## Data provided

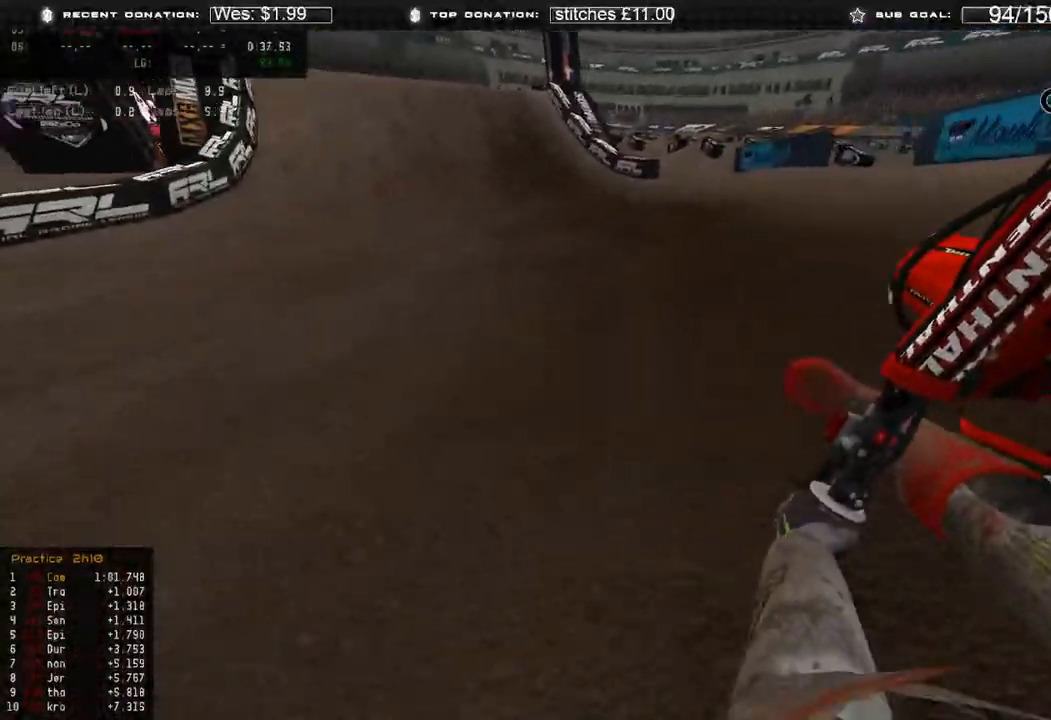
{"buttons": ["R2", "R3"], "left_stick": "up", "right_stick": "center", "events": [[433, "R3", "down"], [450, "left_stick", "up"]]}
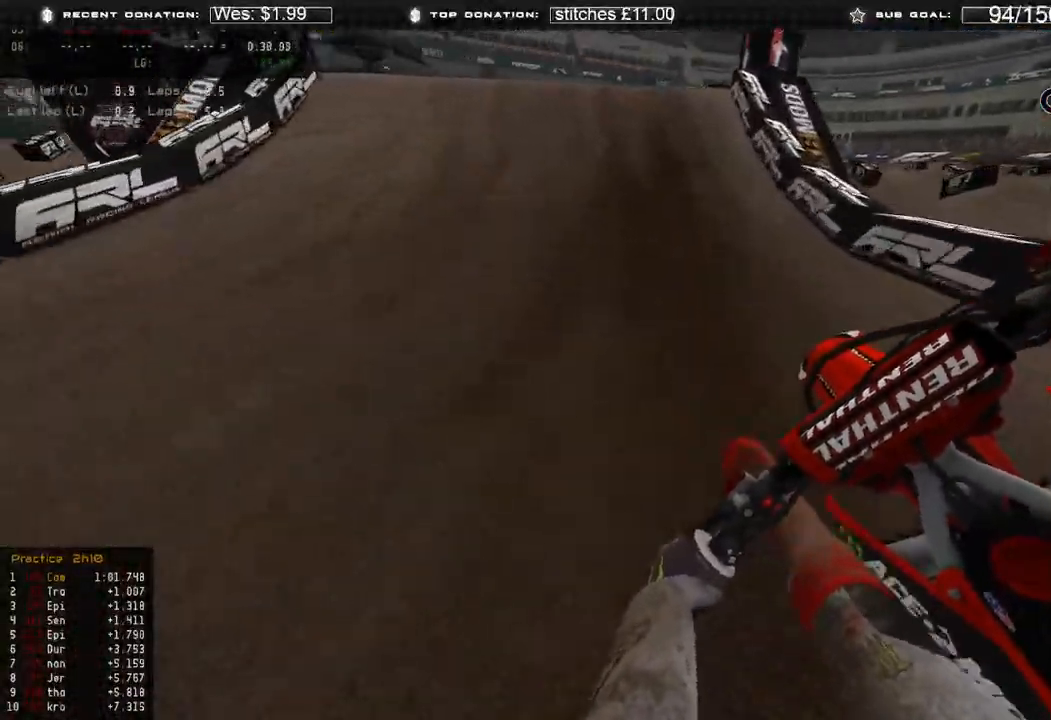
{"buttons": [], "left_stick": "up-left", "right_stick": "center", "events": [[17, "R3", "up"], [117, "left_stick", "center"], [217, "right_stick", "up-left"], [283, "left_stick", "up-left"], [367, "R3", "down"], [417, "right_stick", "center"], [450, "R3", "up"], [483, "R2", "up"]]}
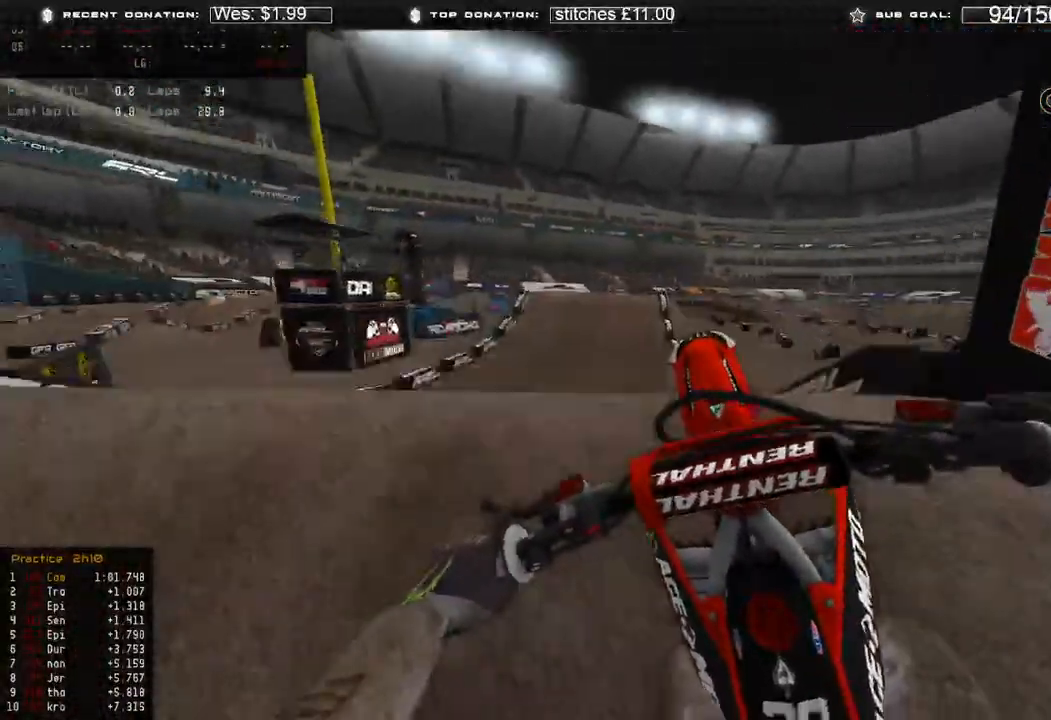
{"buttons": [], "left_stick": "right", "right_stick": "down-right", "events": [[33, "right_stick", "down-right"], [83, "R3", "down"], [117, "left_stick", "up-right"], [167, "R3", "up"], [217, "left_stick", "right"], [267, "R2", "down"], [500, "R2", "up"]]}
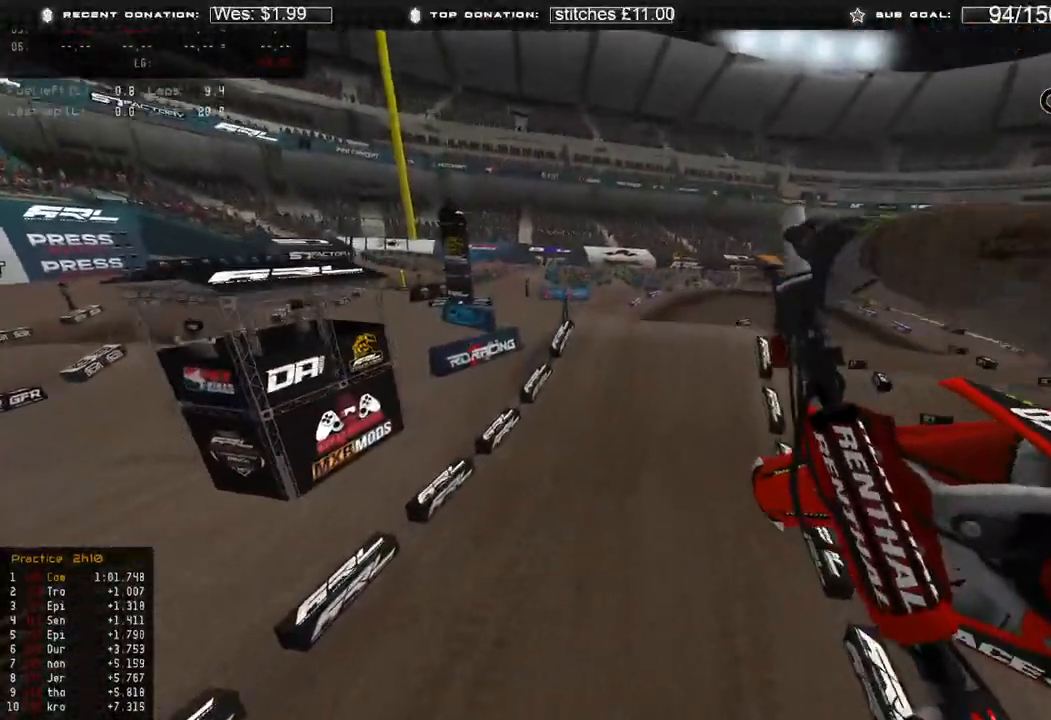
{"buttons": ["R2"], "left_stick": "up-right", "right_stick": "down-left", "events": [[33, "right_stick", "down"], [267, "R3", "down"], [300, "right_stick", "down-left"], [350, "R3", "up"], [383, "left_stick", "up-right"], [483, "R2", "down"]]}
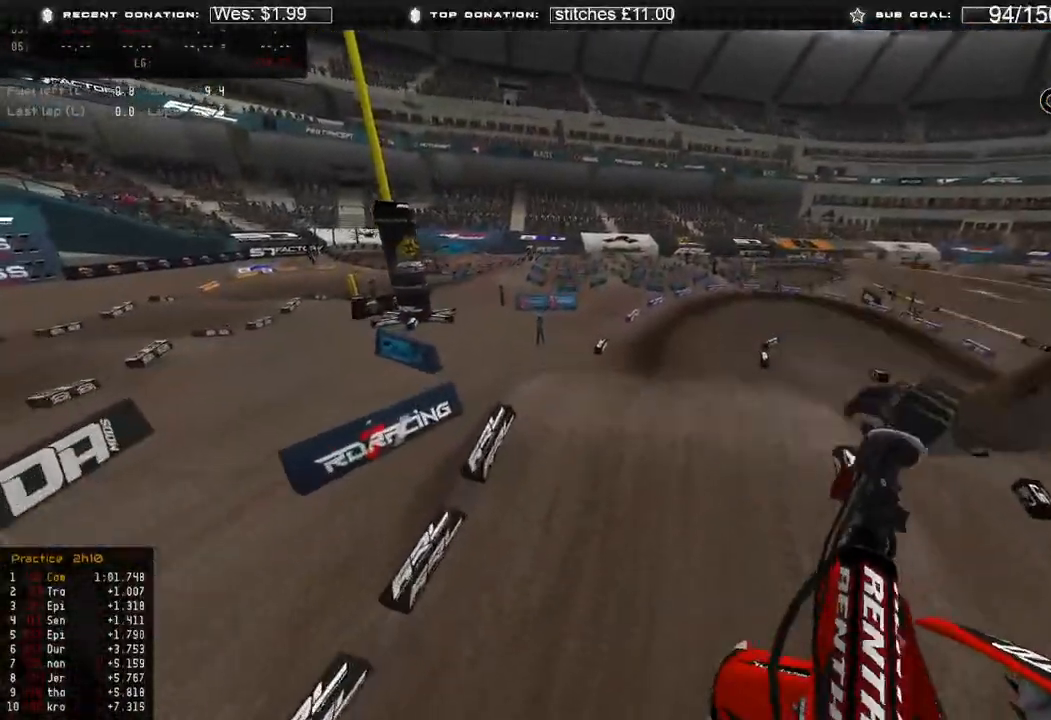
{"buttons": ["R2"], "left_stick": "up-left", "right_stick": "up-right", "events": [[33, "left_stick", "up-left"], [167, "R3", "down"], [250, "R3", "up"], [250, "right_stick", "center"], [317, "R2", "up"], [317, "right_stick", "up-right"], [433, "R2", "down"]]}
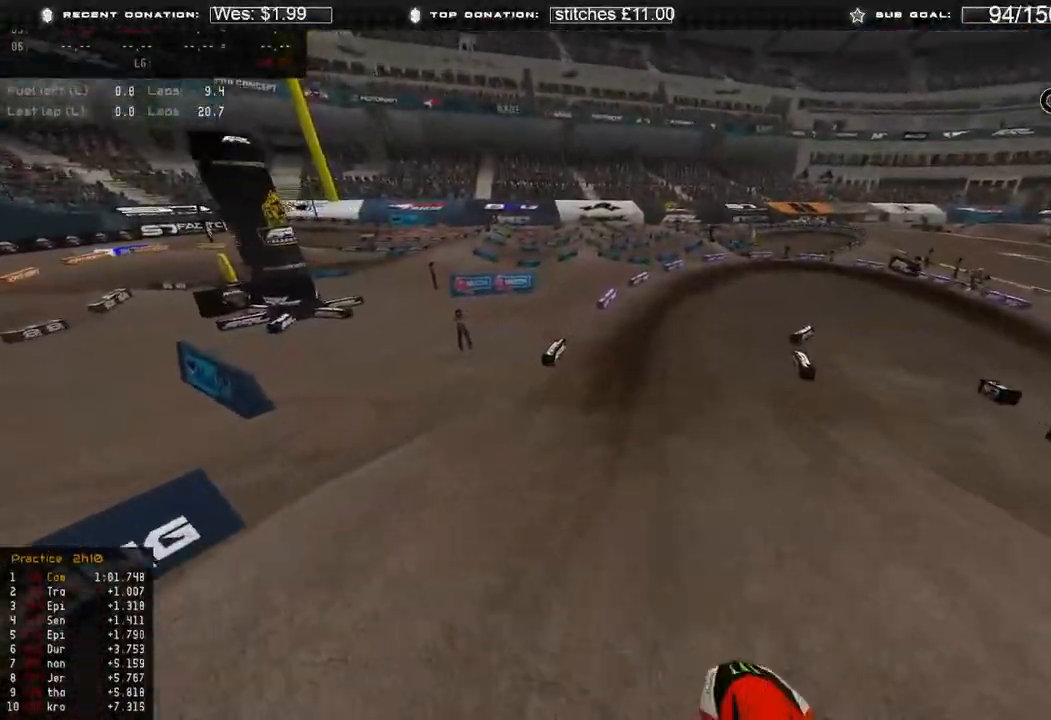
{"buttons": ["R2"], "left_stick": "up-right", "right_stick": "center", "events": [[133, "left_stick", "up"], [183, "right_stick", "center"], [200, "R3", "down"], [317, "R3", "up"], [450, "left_stick", "up-right"]]}
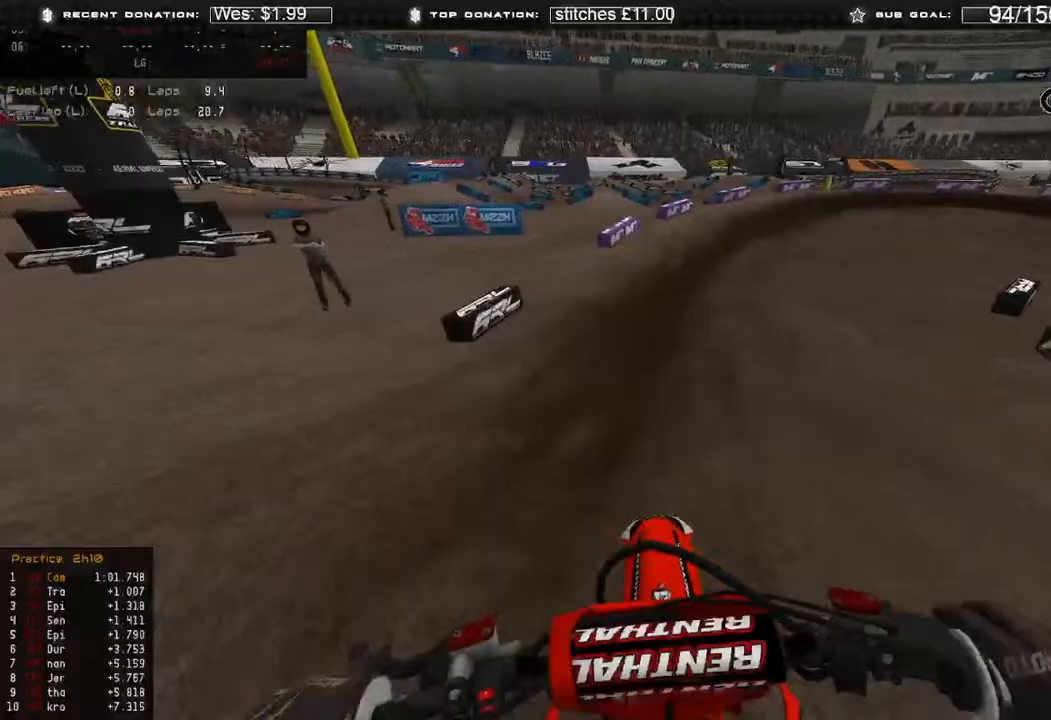
{"buttons": ["R2"], "left_stick": "up-right", "right_stick": "down", "events": [[67, "right_stick", "down"]]}
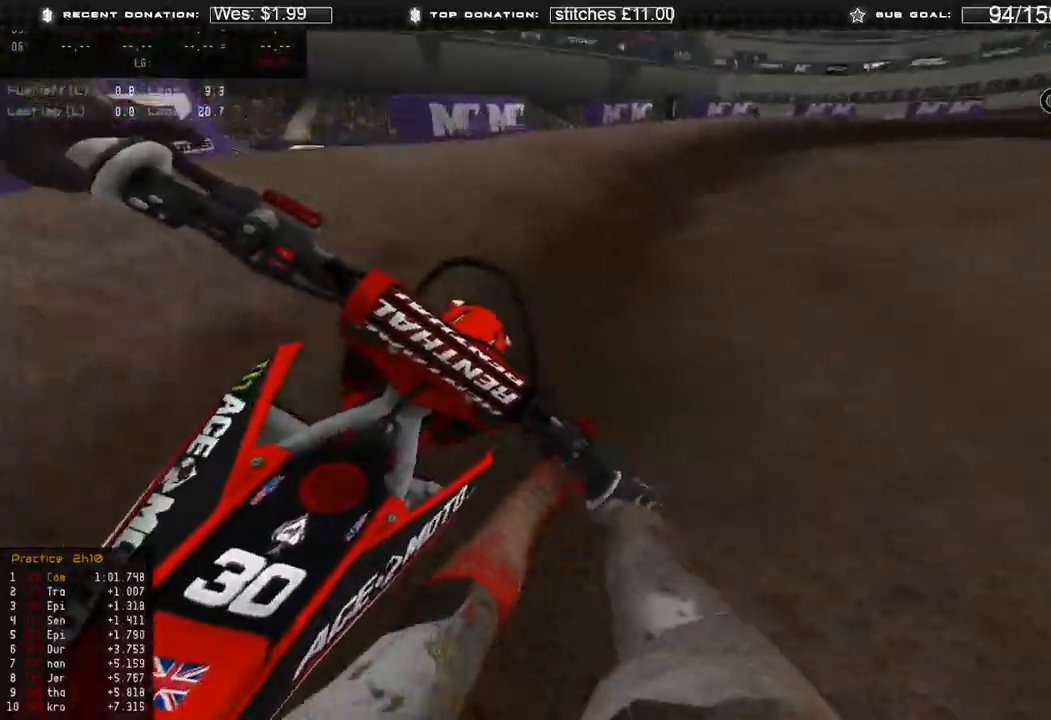
{"buttons": ["L2", "R2"], "left_stick": "up-right", "right_stick": "down", "events": [[33, "L2", "down"], [33, "R2", "up"], [167, "R2", "down"], [300, "R2", "up"], [450, "R2", "down"]]}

## Aim of the exercise
All of the data must be repeated exactly, except for the pictures.

## Result of the task
{"buttons": ["R2", "R3"], "left_stick": "up", "right_stick": "center", "events": [[433, "R3", "down"], [450, "left_stick", "up"]]}
{"buttons": [], "left_stick": "up-left", "right_stick": "center", "events": [[17, "R3", "up"], [117, "left_stick", "center"], [217, "right_stick", "up-left"], [283, "left_stick", "up-left"], [367, "R3", "down"], [417, "right_stick", "center"], [450, "R3", "up"], [483, "R2", "up"]]}
{"buttons": [], "left_stick": "right", "right_stick": "down-right", "events": [[33, "right_stick", "down-right"], [83, "R3", "down"], [117, "left_stick", "up-right"], [167, "R3", "up"], [217, "left_stick", "right"], [267, "R2", "down"], [500, "R2", "up"]]}
{"buttons": ["R2"], "left_stick": "up-right", "right_stick": "down-left", "events": [[33, "right_stick", "down"], [267, "R3", "down"], [300, "right_stick", "down-left"], [350, "R3", "up"], [383, "left_stick", "up-right"], [483, "R2", "down"]]}
{"buttons": ["R2"], "left_stick": "up-left", "right_stick": "up-right", "events": [[33, "left_stick", "up-left"], [167, "R3", "down"], [250, "R3", "up"], [250, "right_stick", "center"], [317, "R2", "up"], [317, "right_stick", "up-right"], [433, "R2", "down"]]}
{"buttons": ["R2"], "left_stick": "up-right", "right_stick": "center", "events": [[133, "left_stick", "up"], [183, "right_stick", "center"], [200, "R3", "down"], [317, "R3", "up"], [450, "left_stick", "up-right"]]}
{"buttons": ["R2"], "left_stick": "up-right", "right_stick": "down", "events": [[67, "right_stick", "down"]]}
{"buttons": ["L2", "R2"], "left_stick": "up-right", "right_stick": "down", "events": [[33, "L2", "down"], [33, "R2", "up"], [167, "R2", "down"], [300, "R2", "up"], [450, "R2", "down"]]}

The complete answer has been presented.